A team of our journalists have embedded in a science expedition to the white continent. Follow our blog as we forge ahead.

The TRT World crew is looking at a three-day journey by boat and contending with gale force winds and enormous swells.
The TRT World crew is looking at a three-day journey by boat and contending with gale force winds and enormous swells. ( TRTWorld )

We are at the gateway to Antarctica: Punta Arenas on the southern tip of Chile. It took us three flights over 48 hours to get here from Istanbul. And now with the final preparations done, very soon we’ll be setting sail for Antarctica.

My team and I from TRT World: Producer John Joe Regan, and Cameraman Semir Sejfovic are travelling with the Turkish Antarctic Expedition to the white continent. 

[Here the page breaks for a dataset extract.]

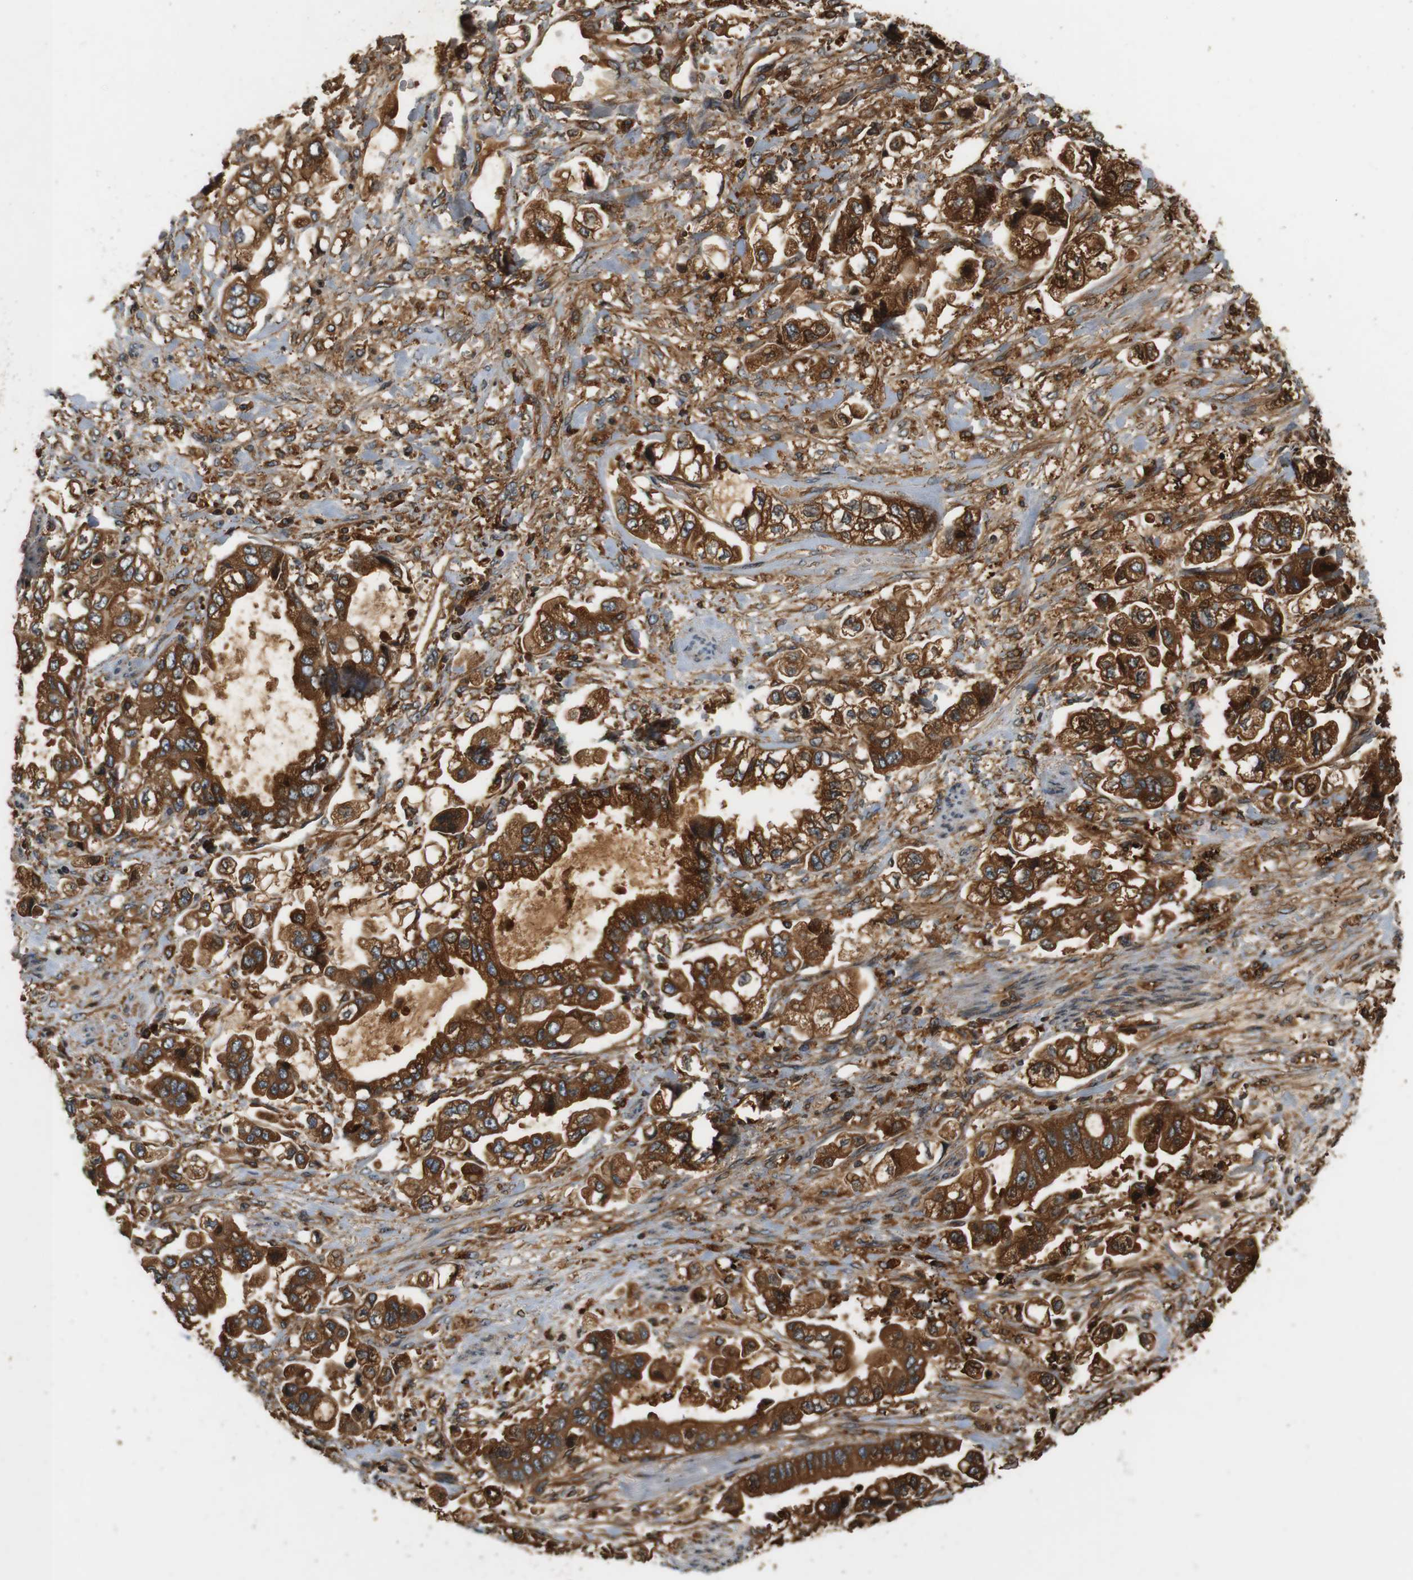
{"staining": {"intensity": "strong", "quantity": ">75%", "location": "cytoplasmic/membranous"}, "tissue": "stomach cancer", "cell_type": "Tumor cells", "image_type": "cancer", "snomed": [{"axis": "morphology", "description": "Normal tissue, NOS"}, {"axis": "morphology", "description": "Adenocarcinoma, NOS"}, {"axis": "topography", "description": "Stomach"}], "caption": "Brown immunohistochemical staining in stomach cancer shows strong cytoplasmic/membranous staining in about >75% of tumor cells. (DAB IHC with brightfield microscopy, high magnification).", "gene": "TXNRD1", "patient": {"sex": "male", "age": 62}}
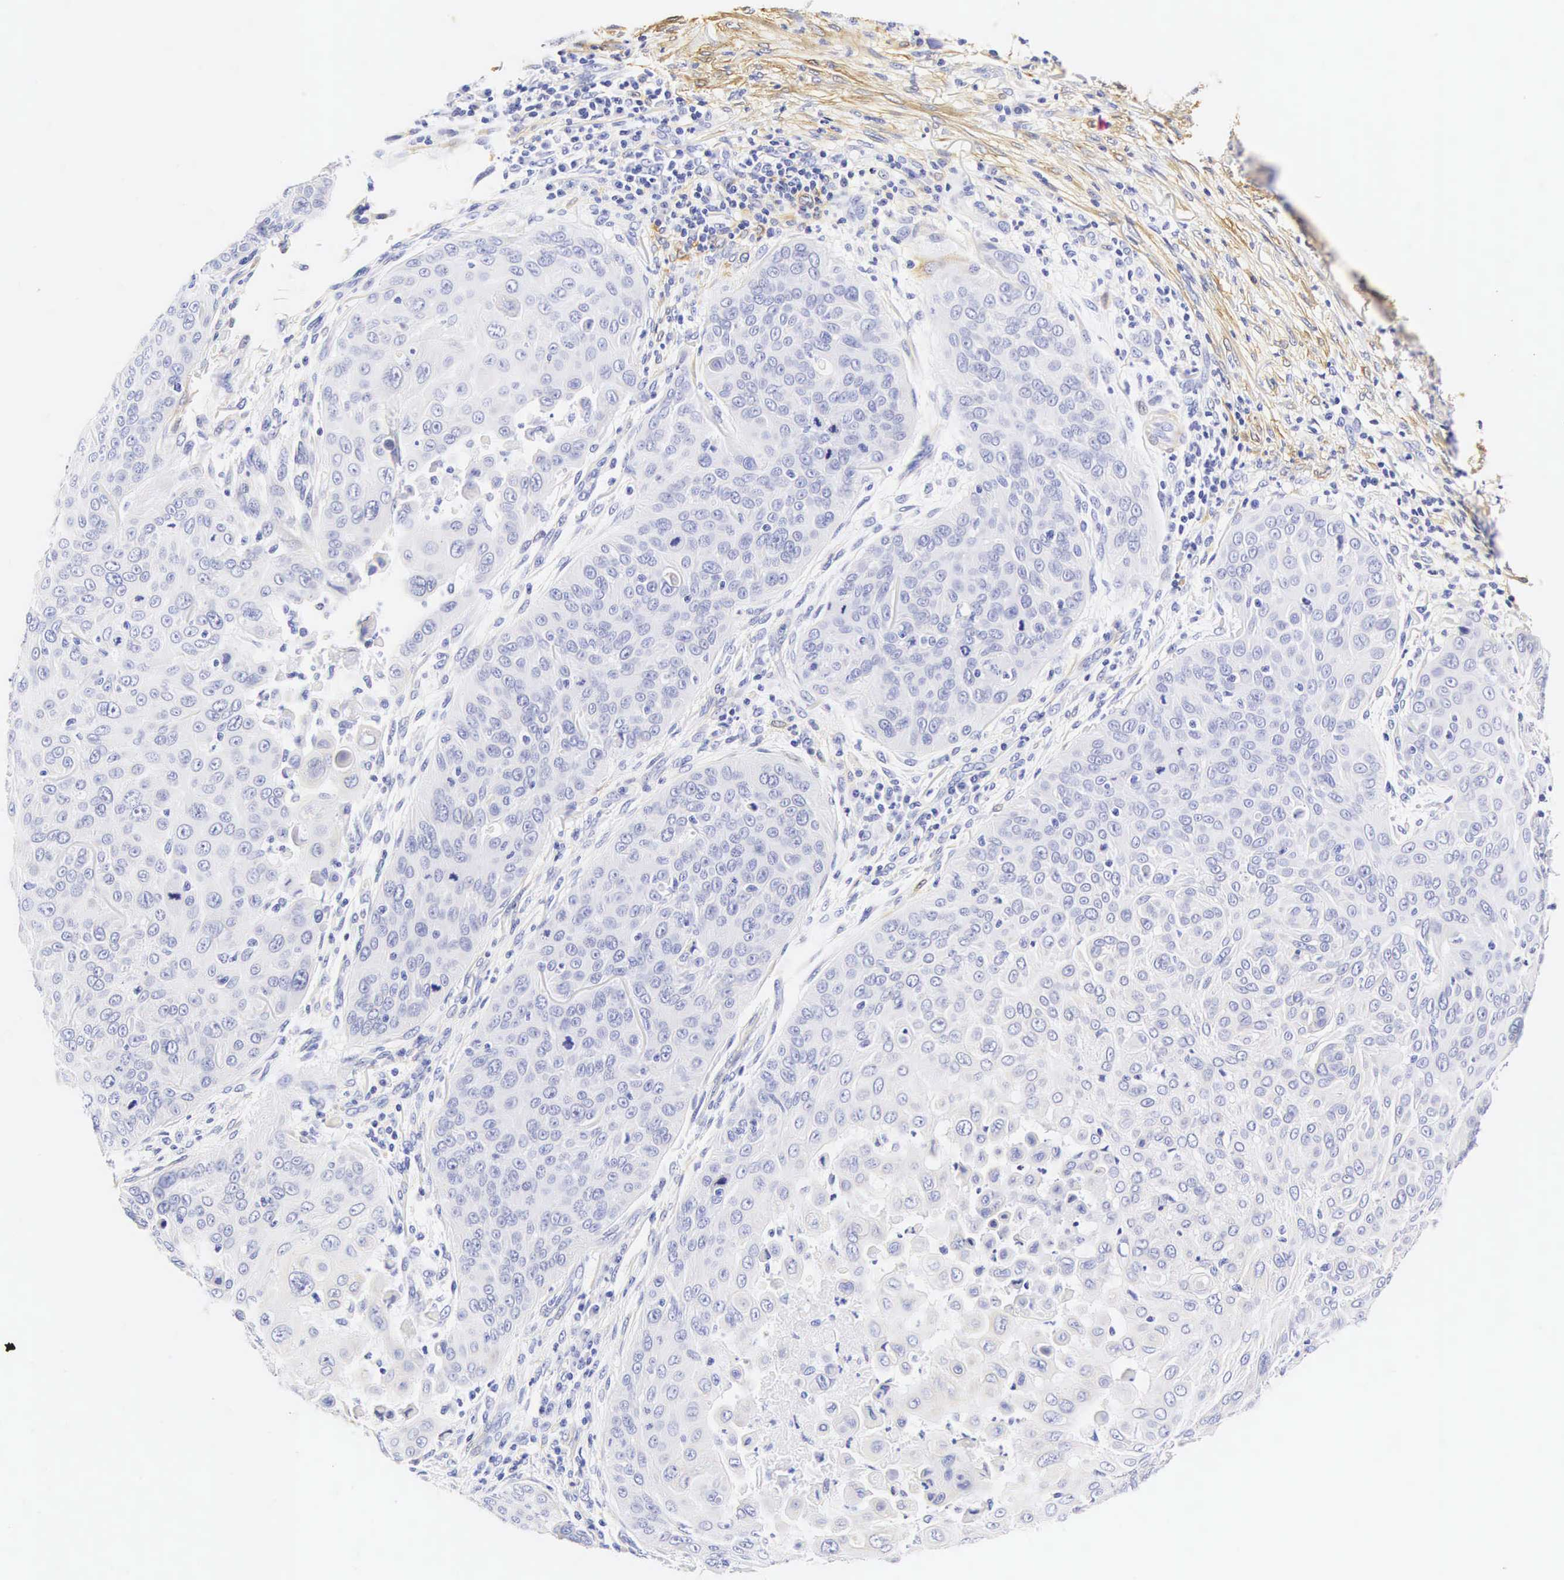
{"staining": {"intensity": "negative", "quantity": "none", "location": "none"}, "tissue": "skin cancer", "cell_type": "Tumor cells", "image_type": "cancer", "snomed": [{"axis": "morphology", "description": "Squamous cell carcinoma, NOS"}, {"axis": "topography", "description": "Skin"}], "caption": "Immunohistochemistry (IHC) image of neoplastic tissue: skin squamous cell carcinoma stained with DAB (3,3'-diaminobenzidine) displays no significant protein expression in tumor cells.", "gene": "CNN1", "patient": {"sex": "male", "age": 82}}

The expedition is supported by the Ministry of Science, Industry and Technology, which functions under Turkish prime ministry.

More than 20 scientists from universities across Turkey make up the group. We’ll be there for a month, travelling along the western edge of the Antarctic peninsula, watching the team at work.

They’ve got two goals: to do research that will help the international scientific community better understand the Antarctic ecosystem and the effects of climate change, and to scout sites for a possible permanent Turkish base on the continent. Within the next five years, Turkey wants to become the 30th consultative member of the Antarctic Treaty – the international body that oversees Antarctic governance.

But first we have to get there. And it will be no mean feat.

Correspondent Alican Ayanlar (pictured) is travelling with producer John Joe Regan, and cameraman Semir Sejfovic alongside the Turkish Antarctic Expedition to the white continent.
Correspondent Alican Ayanlar (pictured) is travelling with producer John Joe Regan, and cameraman Semir Sejfovic alongside the Turkish Antarctic Expedition to the white continent. ( TRTWorld )

Ahead of us lies the Drake Passage – the 1,000 kilometre stretch of water between South America’s southern tip, and the northern edge of the Antarctic Peninsula. It’s a three-day journey by boat, and we’ll be contending with strong winds and enormous swells. It's one of the most treacherous seas in the world. It’s frequently too dangerous to cross.

The reward is at the end, though. After 80 hours at sea, the islands, icebergs and snow-coated mountains of the Antarctic peninsula will come into view.

We’ll be updating our blog as we go. Wish us luck.